All the Light We Cannot See by Anthony Doerr, USA, 2014
This is a beautifully written and extremely thought-provoking book where poetry stands against the tragic background of war. Set in the 1930s and 1940s in France and Germany, the novel follows two characters: a blind Frenchgirl, Marie-Laure, whose father, Daniel, works at the Paris museum as a locksmith, and Werner, a German orphan who, because of his amazing technical ability, wins a place at the National Political Institute of Education at Schulpforta. Although Werner is hoping to be able to develop his technical skills and involve himself in maths and science, the Institute is in reality a place where youth are educated to be faithful to the Nazi cause.

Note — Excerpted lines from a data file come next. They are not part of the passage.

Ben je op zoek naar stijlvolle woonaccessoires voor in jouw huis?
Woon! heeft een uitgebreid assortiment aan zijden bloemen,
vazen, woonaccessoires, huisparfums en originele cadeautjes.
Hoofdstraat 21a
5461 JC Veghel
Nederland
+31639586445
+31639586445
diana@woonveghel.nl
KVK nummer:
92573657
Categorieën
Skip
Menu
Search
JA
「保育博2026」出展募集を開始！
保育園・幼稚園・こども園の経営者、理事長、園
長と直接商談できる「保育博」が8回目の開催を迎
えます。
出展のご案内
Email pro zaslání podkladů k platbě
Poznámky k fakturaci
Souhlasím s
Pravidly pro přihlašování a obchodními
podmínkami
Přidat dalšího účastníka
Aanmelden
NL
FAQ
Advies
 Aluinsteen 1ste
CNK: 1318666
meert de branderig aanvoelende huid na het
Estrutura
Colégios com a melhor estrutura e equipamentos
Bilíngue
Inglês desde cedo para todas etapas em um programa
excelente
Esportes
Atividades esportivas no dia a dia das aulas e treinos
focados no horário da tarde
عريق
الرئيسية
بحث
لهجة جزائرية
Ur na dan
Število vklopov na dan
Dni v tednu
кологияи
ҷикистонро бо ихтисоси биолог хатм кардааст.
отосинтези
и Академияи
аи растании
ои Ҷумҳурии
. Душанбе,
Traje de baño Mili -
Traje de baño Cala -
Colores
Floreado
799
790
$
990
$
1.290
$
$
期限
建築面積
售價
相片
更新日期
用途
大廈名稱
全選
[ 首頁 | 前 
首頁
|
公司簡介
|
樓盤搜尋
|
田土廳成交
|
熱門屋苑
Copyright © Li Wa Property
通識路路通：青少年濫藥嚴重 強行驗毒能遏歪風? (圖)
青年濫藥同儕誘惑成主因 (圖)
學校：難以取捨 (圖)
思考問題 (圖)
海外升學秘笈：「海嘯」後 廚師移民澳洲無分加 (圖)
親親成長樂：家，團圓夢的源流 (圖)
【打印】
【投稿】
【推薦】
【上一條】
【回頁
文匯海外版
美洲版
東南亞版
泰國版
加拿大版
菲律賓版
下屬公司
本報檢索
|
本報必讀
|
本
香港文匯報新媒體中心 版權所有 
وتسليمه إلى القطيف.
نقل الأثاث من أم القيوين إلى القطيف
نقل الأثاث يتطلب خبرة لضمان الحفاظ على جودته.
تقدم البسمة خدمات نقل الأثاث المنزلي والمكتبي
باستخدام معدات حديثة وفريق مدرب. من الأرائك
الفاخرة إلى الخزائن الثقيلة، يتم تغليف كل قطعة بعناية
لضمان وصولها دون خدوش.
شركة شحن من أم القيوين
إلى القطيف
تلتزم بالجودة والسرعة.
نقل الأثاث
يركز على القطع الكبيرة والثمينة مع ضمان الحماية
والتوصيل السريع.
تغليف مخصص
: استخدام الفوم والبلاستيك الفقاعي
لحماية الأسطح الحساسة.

Paris is occupied and Marie-Laure and her father flee to Saint-Malo where they find a temporary safe haven with Marie-Laure’s great-uncle. Her father is eventually captured, Marie-Laure becomes involved in the resistance, and finally, during the Allied bombing of Saint-Malo, she and Werner meet.

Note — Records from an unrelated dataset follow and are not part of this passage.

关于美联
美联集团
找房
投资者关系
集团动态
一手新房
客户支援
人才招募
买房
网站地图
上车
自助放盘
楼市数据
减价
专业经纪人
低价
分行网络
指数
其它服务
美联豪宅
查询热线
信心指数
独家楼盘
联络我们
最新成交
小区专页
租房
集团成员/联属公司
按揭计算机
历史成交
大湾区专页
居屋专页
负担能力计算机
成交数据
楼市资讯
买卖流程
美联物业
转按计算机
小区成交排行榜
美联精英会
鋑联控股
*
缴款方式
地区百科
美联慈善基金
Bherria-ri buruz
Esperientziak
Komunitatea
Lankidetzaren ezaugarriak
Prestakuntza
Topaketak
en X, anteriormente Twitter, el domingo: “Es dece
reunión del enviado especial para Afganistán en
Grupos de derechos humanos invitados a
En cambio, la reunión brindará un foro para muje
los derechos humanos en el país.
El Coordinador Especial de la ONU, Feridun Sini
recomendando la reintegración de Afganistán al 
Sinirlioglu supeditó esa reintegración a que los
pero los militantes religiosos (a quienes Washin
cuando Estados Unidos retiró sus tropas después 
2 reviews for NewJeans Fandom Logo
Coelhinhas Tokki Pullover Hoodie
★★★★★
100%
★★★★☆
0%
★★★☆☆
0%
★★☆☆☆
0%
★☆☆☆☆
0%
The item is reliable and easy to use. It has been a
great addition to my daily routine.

Fairy stories, legends and Jules Verne’s wonderful Twenty Thousand Leagues Under the Sea are woven around the atrocities and the waste of war, while the wonder of technical discovery and life itself are pivotal to the novel. In short, it is a story about the doing the right thing when it is difficult to know just what is right and what is wrong.

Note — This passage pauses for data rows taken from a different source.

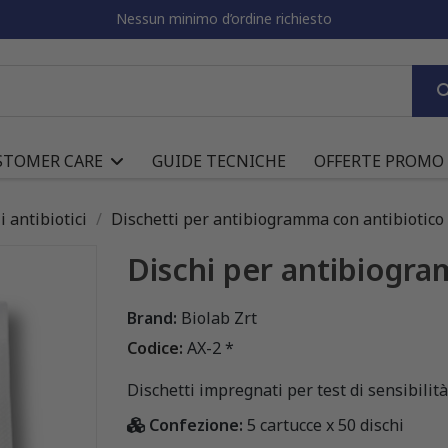
Nessun minimo d’ordine richiesto
STOMER CARE
GUIDE TECNICHE
OFFERTE PROMO
i antibiotici
Dischetti per antibiogramma con antibiotico
Dischi per antibiogra
Brand:
Biolab Zrt
Codice:
AX-2 *
Dischetti impregnati per test di sensibilità 
Confezione:
5 cartucce x 50 dischi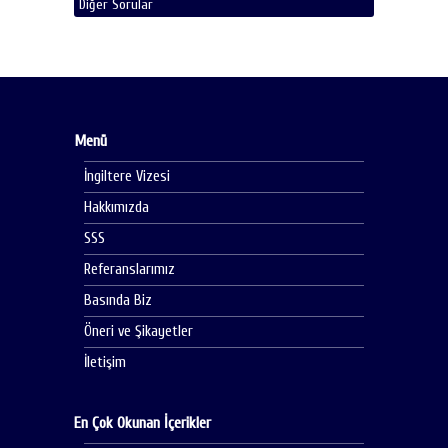
Diğer Sorular
Menü
İngiltere Vizesi
Hakkımızda
SSS
Referanslarımız
Basında Biz
Öneri ve Şikayetler
İletişim
En Çok Okunan İçerikler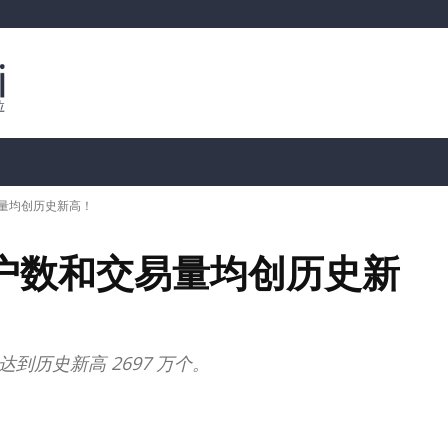
行情分析
加密货币价格
📊 链上数据
Dahası
交易量均创历史新高！
活跃用户数和交易量均创历史新
达到历史新高 2697 万个。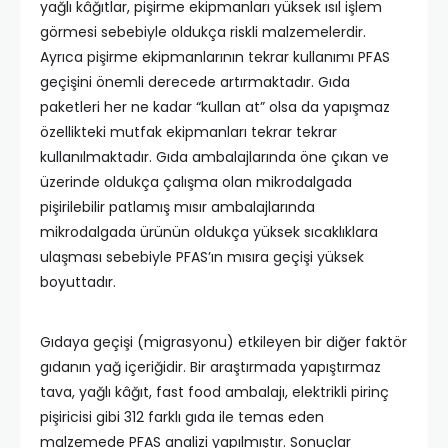
yağlı kâğıtlar, pişirme ekipmanları yüksek ısıl işlem
görmesi sebebiyle oldukça riskli malzemelerdir.
Ayrıca pişirme ekipmanlarının tekrar kullanımı PFAS
geçişini önemli derecede artırmaktadır. Gıda
paketleri her ne kadar “kullan at” olsa da yapışmaz
özellikteki mutfak ekipmanları tekrar tekrar
kullanılmaktadır. Gıda ambalajlarında öne çıkan ve
üzerinde oldukça çalışma olan mikrodalgada
pişirilebilir patlamış mısır ambalajlarında
mikrodalgada ürünün oldukça yüksek sıcaklıklara
ulaşması sebebiyle PFAS’ın mısıra geçişi yüksek
boyuttadır.
Gıdaya geçişi (migrasyonu) etkileyen bir diğer faktör
gıdanın yağ içeriğidir. Bir araştırmada yapıştırmaz
tava, yağlı kâğıt, fast food ambalajı, elektrikli pirinç
pişiricisi gibi 312 farklı gıda ile temas eden
malzemede PFAS analizi yapılmıştır. Sonuçlar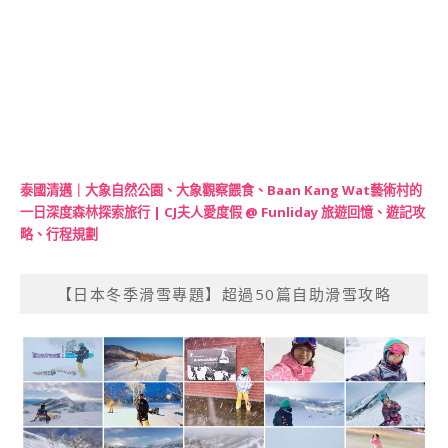
泰國清邁｜大象自然公園、大象觀察餵食、Baan Kang Wat藝術村的
一日深度森林探索旅行 | CJ夫人愛度假 @ Funliday 旅遊回憶、遊記攻
略、行程規劃
【日本冬季滑雪專題】超過50篇自助滑雪攻略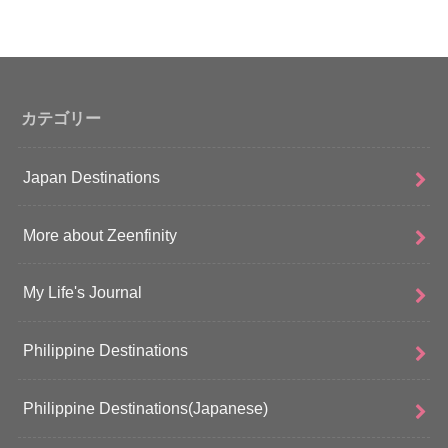
カテゴリー
Japan Destinations
More about Zeenfinity
My Life's Journal
Philippine Destinations
Philippine Destinations(Japanese)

Photo of Anthony Doerr from www.theguardian.com
Although comprising more than 500 pages, it is a book that is difficult to put down; each short chapter spurring the reader to find out what happens next. My only comment on the negative side would be that there are some words and expressions, which though completely acceptable in modern-day America, tend to stand out uncomfortably when spoken by a European from the 1940s. Beautiful, sad, thrilling, moving and definitely thought-provoking, it can be possibly summed up in the words of Werner’s sister, Jutta: ‘Is it right to do something only because everyone else is doing it?’